Y aquí viene el verdadero crescendo: un estudio financiado por la propia FDA, publicado en septiembre de 2024, reveló que el 60% de los pacientes con miocarditis post-vacuna aún mostraban anomalías en resonancias magnéticas cardíacas cinco meses después. ¿La traducción? El corazón de algunos sigue quejándose mucho después de la fiesta de la vacunación, aunque la FDA, con su habitual desdén optimista, aclara que “la significancia clínica de estos hallazgos no está clara”. ¡Por supuesto! Nada dice “estamos en control” como admitir que no sabes si el daño es para toda la vida.

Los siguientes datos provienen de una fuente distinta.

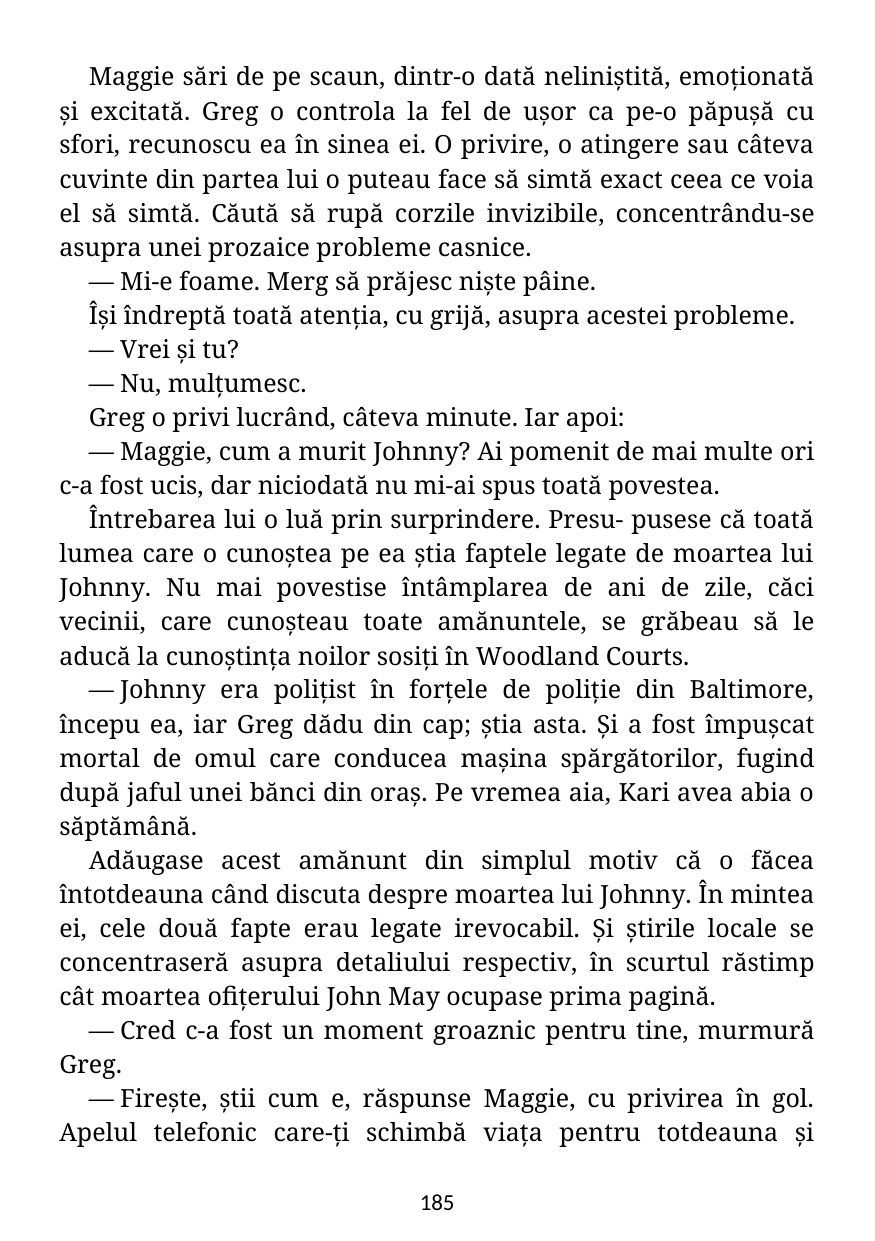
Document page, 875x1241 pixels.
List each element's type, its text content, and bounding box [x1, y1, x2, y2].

En X, la reacción no se hizo esperar. Usuarios como @Padilla_Cury ironizan sobre cómo los medios insisten en nuevas variantes de COVID mientras la FDA, casi a regañadientes, admite estos riesgos cardíacos. “Quizás la elite solo está midiendo nuestra capacidad de respuesta con estas publicaciones tan absurdas que hace la prensa”, escribe, con un sarcasmo que podría cortar vidrio. Mientras tanto, @Lemarume, con un dejo de vindicación, resalta cómo la FDA “admite lo que todos sabíamos”, como si la agencia mereciera una medalla por llegar tarde al baile.
Por si fuera poco, la FDA ha ordenado a Pfizer y Moderna realizar estudios para evaluar los efectos cardíacos a largo plazo. ¡Qué proactivos, chicos! Solo han pasado cuatro años desde que se reportaron los primeros casos de miocarditis en 2021, pero no hay prisa, ¿verdad? La agencia insiste en que sigue “monitoreando de cerca” la seguridad de las vacunas, una frase que suena tan reconfortante como un “tranquilo, ya lo resolveremos” en medio de una tormenta. Y mientras tanto, el CDC, siempre el fiel compañero de baile de la FDA, recuerda que la miocarditis por el virus del COVID es peor, como si eso fuera un consuelo para los que confiaron en la inyección y terminaron con un electrocardiograma como souvenir.
No podemos olvidar el contexto político, porque nada dice “ciencia pura” como la sombra de Robert F. Kennedy Jr., el nuevo zar de la salud bajo la administración Trump, quien ha sacudido el avispero al despedir a los 17 miembros del panel asesor de vacunas del CDC y reemplazarlos con un elenco que incluye a escépticos de las vacunas. La FDA, bajo la batuta de su nuevo comisionado Marty Makary, parece estar bailando al ritmo de una “transparencia radical” que huele más a maniobra política que a epifanía científica. Como dice el Dr. Robert Morris, “están en lo correcto al señalar los riesgos de miocarditis, pero su solución es exactamente la equivocada”. ¡Bravo, FDA, por convertir un problema médico en un espectáculo de relaciones públicas
Así que aquí estamos, en julio de 2025, aplaudiendo a la FDA por su valentía al admitir, con cuatro años de retraso, que las vacunas de ARNm no son el elixir infalible que nos vendieron. Mientras tanto, si eres un varón joven considerando un refuerzo, quizás quieras consultar con tu cardiólogo antes de que tu corazón decida improvisar un solo que nadie pidió. Y a la FDA, solo nos queda decir: gracias por la melodía, pero la próxima vez, intenta llegar a tiempo al concierto.
TuRepublica.com no se hace responsable por los latidos acelerados que este artículo pueda causar, vacunados o no.